Economists, business leaders and many policy makers in France agree that the world’s fifth-largest economy needs a smaller, more efficient state machinery and more flexible markets for labor, goods and services.

But French voters’ antipathy to “liberal” economics - which in Europe, unlike in the U.S., means free-market ideology - has prompted both presidential candidates in the runoff election to be cautious lest they seem too pro-business.

Only 36% of the French think a free-market economy is the best system, while 50% disagree - easily the highest level of skepticism about markets in any major economy, according to a 2005 study by the University of Maryland. Many voters think the desire of businesses to profit is the cause of, not the cure for, unemployment.

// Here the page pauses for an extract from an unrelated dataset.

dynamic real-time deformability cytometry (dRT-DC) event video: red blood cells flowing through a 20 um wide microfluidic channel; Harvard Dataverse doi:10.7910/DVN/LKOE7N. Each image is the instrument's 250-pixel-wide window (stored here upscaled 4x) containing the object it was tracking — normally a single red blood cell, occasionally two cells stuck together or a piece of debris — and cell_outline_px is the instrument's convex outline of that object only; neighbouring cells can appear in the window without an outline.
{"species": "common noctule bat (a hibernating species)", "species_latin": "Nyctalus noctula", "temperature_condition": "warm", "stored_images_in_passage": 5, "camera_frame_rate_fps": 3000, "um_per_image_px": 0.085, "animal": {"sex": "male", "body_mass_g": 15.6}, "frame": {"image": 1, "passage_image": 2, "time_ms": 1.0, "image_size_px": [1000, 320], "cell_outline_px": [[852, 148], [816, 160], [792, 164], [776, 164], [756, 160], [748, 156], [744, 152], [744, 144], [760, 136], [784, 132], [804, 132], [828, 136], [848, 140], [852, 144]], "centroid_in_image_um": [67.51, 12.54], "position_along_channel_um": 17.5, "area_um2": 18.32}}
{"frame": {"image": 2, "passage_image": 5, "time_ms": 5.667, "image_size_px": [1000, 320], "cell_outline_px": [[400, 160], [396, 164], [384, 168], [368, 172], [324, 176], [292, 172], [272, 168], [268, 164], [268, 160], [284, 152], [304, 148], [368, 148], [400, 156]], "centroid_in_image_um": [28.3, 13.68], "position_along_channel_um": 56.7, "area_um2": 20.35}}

But in face of increasing economic stagnation, it might well be that enough French are coming to a realisation that statism - not the profit motive - is the cancer eating away at their economy. The 35 hour working week was supposed to create jobs. It didn’t. Draconian labour laws on laying off staff were supposed to protect workers. But they have meant companies do not want to hire people in the first place. Young people in particular lose out, with 20% of France’s 18-25 year olds unemployed, going up to 40% in the poorest communities. Only liberalism can fix this.